The course will cover methodological issues from research design through to publication and will provide delegates with the advanced knowledge and skills they require to successfully undertake rigorous qualitative research in whichever setting they choose. It will combine theoretical and practical elements to ensure students are equipped with both understanding and ability when designing qualitative studies and undertaking qualitative analyses.
The course will run for one whole week across five consecutive days (Monday to Friday) from 9:00am to 17.00pm (BST) each day.
Course content
Day 1: Introduction to Cross-Disciplinary Qualitative Health Research (examples of included lectures are: cross-disciplinary working; undertaking sensitive research and data collection; working with non-traditional data; complex interventions; and working with healthcare records).
Day 2: Thinking Critically about Cross-Disciplinary Qualitative Health Research (examples of included lectures are: current controversies in qualitative practice and ethics; philosophical orientations; engaging groups who find healthcare hard to access; diversity in qualitative health research; and; inclusion and anonymity; and qualitative systematic reviews).
Day 3: Deductive, Evaluative, and Policy-Driven Qualitative Methodologies for Cross-Disciplinary Health Research (examples of methodologies covered are: template analysis; thematic framework analysis; discourse analysis; and content analysis;)
Day 4: Inductive and Interpretive Qualitative Methodologies for Cross-Disciplinary Health Research (examples of methodologies covered are: narrative inquiry; thematic analysis; hospital ethnography; interpretative phenomenological analysis; and grounded theory)

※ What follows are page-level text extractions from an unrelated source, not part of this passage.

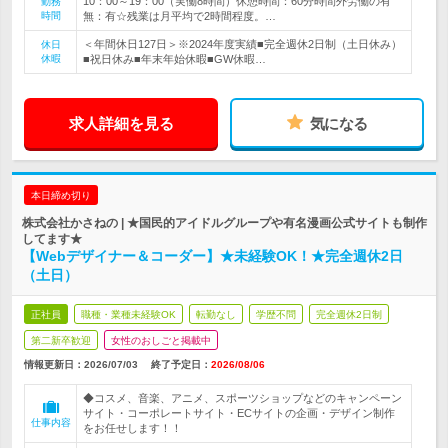
10：00～19：00（実働8時間）休憩時間：60分時間外労働の有
勤務
時間
無：有☆残業は月平均で2時間程度。…
＜年間休日127日＞※2024年度実績■完全週休2日制（土日休み）
休日
休暇
■祝日休み■年末年始休暇■GW休暇…
求人詳細を見る
気になる
本日締め切り
株式会社かさねの | ★国民的アイドルグループや有名漫画公式サイトも制作
してます★
【Webデザイナー＆コーダー】★未経験OK！★完全週休2日
（土日）
正社員
職種・業種未経験OK
転勤なし
学歴不問
完全週休2日制
第二新卒歓迎
女性のおしごと掲載中
情報更新日：2026/07/03
終了予定日：
2026/08/06
◆コスメ、音楽、アニメ、スポーツショップなどのキャンペーン
サイト・コーポレートサイト・ECサイトの企画・デザイン制作
仕事内容
をお任せします！！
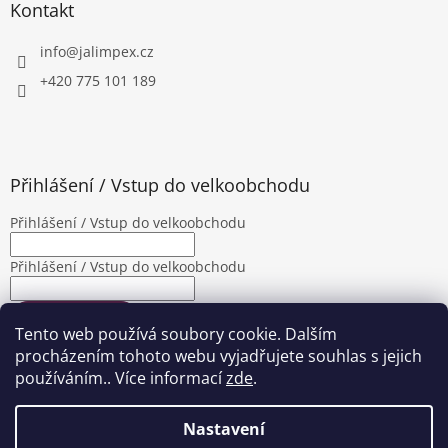
Kontakt
info
@
jalimpex.cz
+420 775 101 189
Přihlášení / Vstup do velkoobchodu
Přihlášení / Vstup do velkoobchodu
Přihlášení / Vstup do velkoobchodu
PŘIHLÁSIT SE
Tento web používá soubory cookie. Dalším
Nová registrace
Zapomenuté heslo
procházením tohoto webu vyjadřujete souhlas s jejich
používáním.. Více informací
zde
.
Nastavení
Vytvořil Shoptet
|
Upravila Shopea.cz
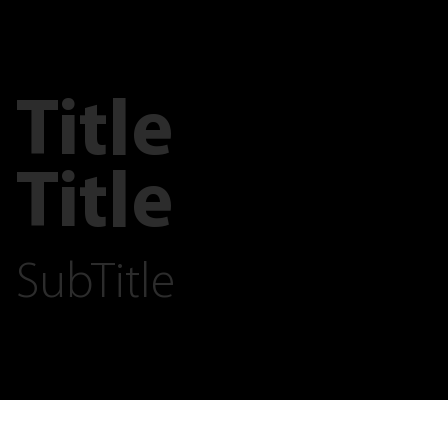
Title
Title
SubTitle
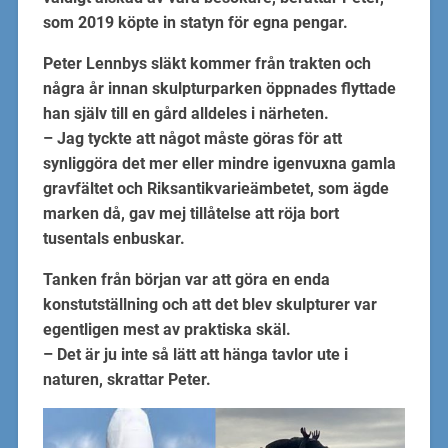
som 2019 köpte in statyn för egna pengar.
Peter Lennbys släkt kommer från trakten och
några år innan skulpturparken öppnades flyttade
han själv till en gård alldeles i närheten.
– Jag tyckte att något måste göras för att
synliggöra det mer eller mindre igenvuxna gamla
gravfältet och Riksantikvarieämbetet, som ägde
marken då, gav mej tillåtelse att röja bort
tusentals enbuskar.
Tanken från början var att göra en enda
konstutställning och att det blev skulpturer var
egentligen mest av praktiska skäl.
– Det är ju inte så lätt att hänga tavlor ute i
naturen, skrattar Peter.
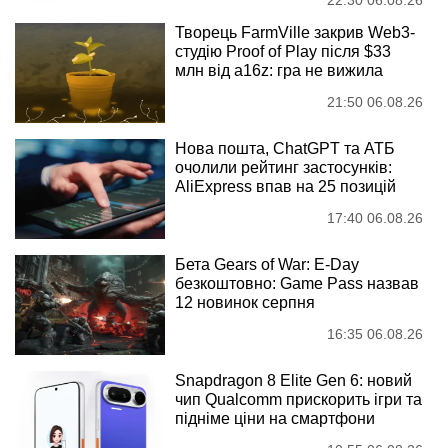
Творець FarmVille закрив Web3-
студію Proof of Play після $33
млн від a16z: гра не вижила
21:50 06.08.26
Нова пошта, ChatGPT та АТБ
очолили рейтинг застосунків:
AliExpress впав на 25 позицій
17:40 06.08.26
Бета Gears of War: E-Day
безкоштовно: Game Pass назвав
12 новинок серпня
16:35 06.08.26
Snapdragon 8 Elite Gen 6: новий
чип Qualcomm прискорить ігри та
підніме ціни на смартфони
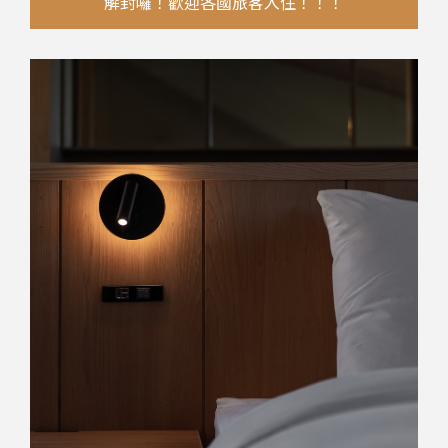
解封囉！歡迎各國旅客入住！！！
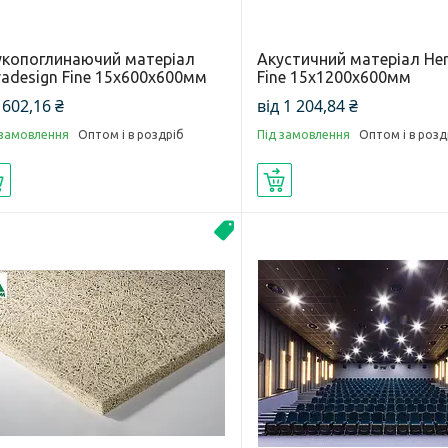
укопоглинаючий матеріал
Акустичний матеріал He
radesign Fine 15х600х600мм
Fine 15х1200х600мм
 602,16 ₴
від 1 204,84 ₴
 замовлення
Оптом і в роздріб
Під замовлення
Оптом і в розд
Купити
Купити
Акустика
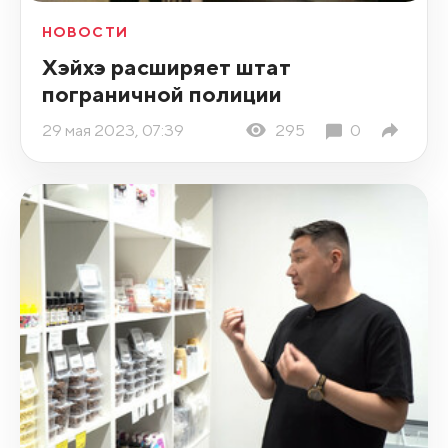
НОВОСТИ
Хэйхэ расширяет штат
пограничной полиции
29 мая 2023, 07:39
295
0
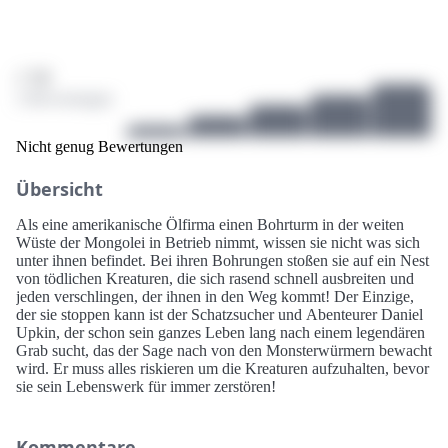
/ 10
2 Bewertungen
Nicht genug Bewertungen
Übersicht
Als eine amerikanische Ölfirma einen Bohrturm in der weiten
Wüste der Mongolei in Betrieb nimmt, wissen sie nicht was sich
unter ihnen befindet. Bei ihren Bohrungen stoßen sie auf ein Nest
von tödlichen Kreaturen, die sich rasend schnell ausbreiten und
jeden verschlingen, der ihnen in den Weg kommt! Der Einzige,
der sie stoppen kann ist der Schatzsucher und Abenteurer Daniel
Upkin, der schon sein ganzes Leben lang nach einem legendären
Grab sucht, das der Sage nach von den Monsterwürmern bewacht
wird. Er muss alles riskieren um die Kreaturen aufzuhalten, bevor
sie sein Lebenswerk für immer zerstören!
Kommentare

Day 5: Innovations in Qualitative Health Research and Making an Impact (examples of included lectures are: innovations in qualitative research; integrating qualitative and quantitative research; taking risks with qualitative research; qualitative research for psychometrics; and creative dissemination)
N.B. Exact lecture content is subject to change, however the focus of each day is correct.
Learning outcomes
By the end of the course, participants will be able to:
- Confidently select the most appropriate data collection methods (e.g. interviewing, focus groups, textual data) and data-cleaning techniques (e.g. transcription, translation, and anonymisation) and competently execute them in future qualitative and mixed-methods studies.
- Appreciate the current controversies (e.g. ethics, reflexivity, positionality) surrounding the use of qualitative methods in cross-disciplinary health research and engage with these concepts on a personal level as well as in the context with local and international research.
- Understand the theoretical and applied nature of different qualitative methodologies, including Grounded Theory, Thematic Analysis, Discourse Analysis, Template Analysis, Narrative Inquiry, Content Analysis, and Qualitative Systematic Reviews.
- Critically appraise qualitative research using different methodologies and have a comprehensive understanding of rigour in cross-disciplinary health research studies.
- Approach and appreciate qualitative datasets in a rigorous, ethical, and knowledgeable way when undertaking future qualitative research.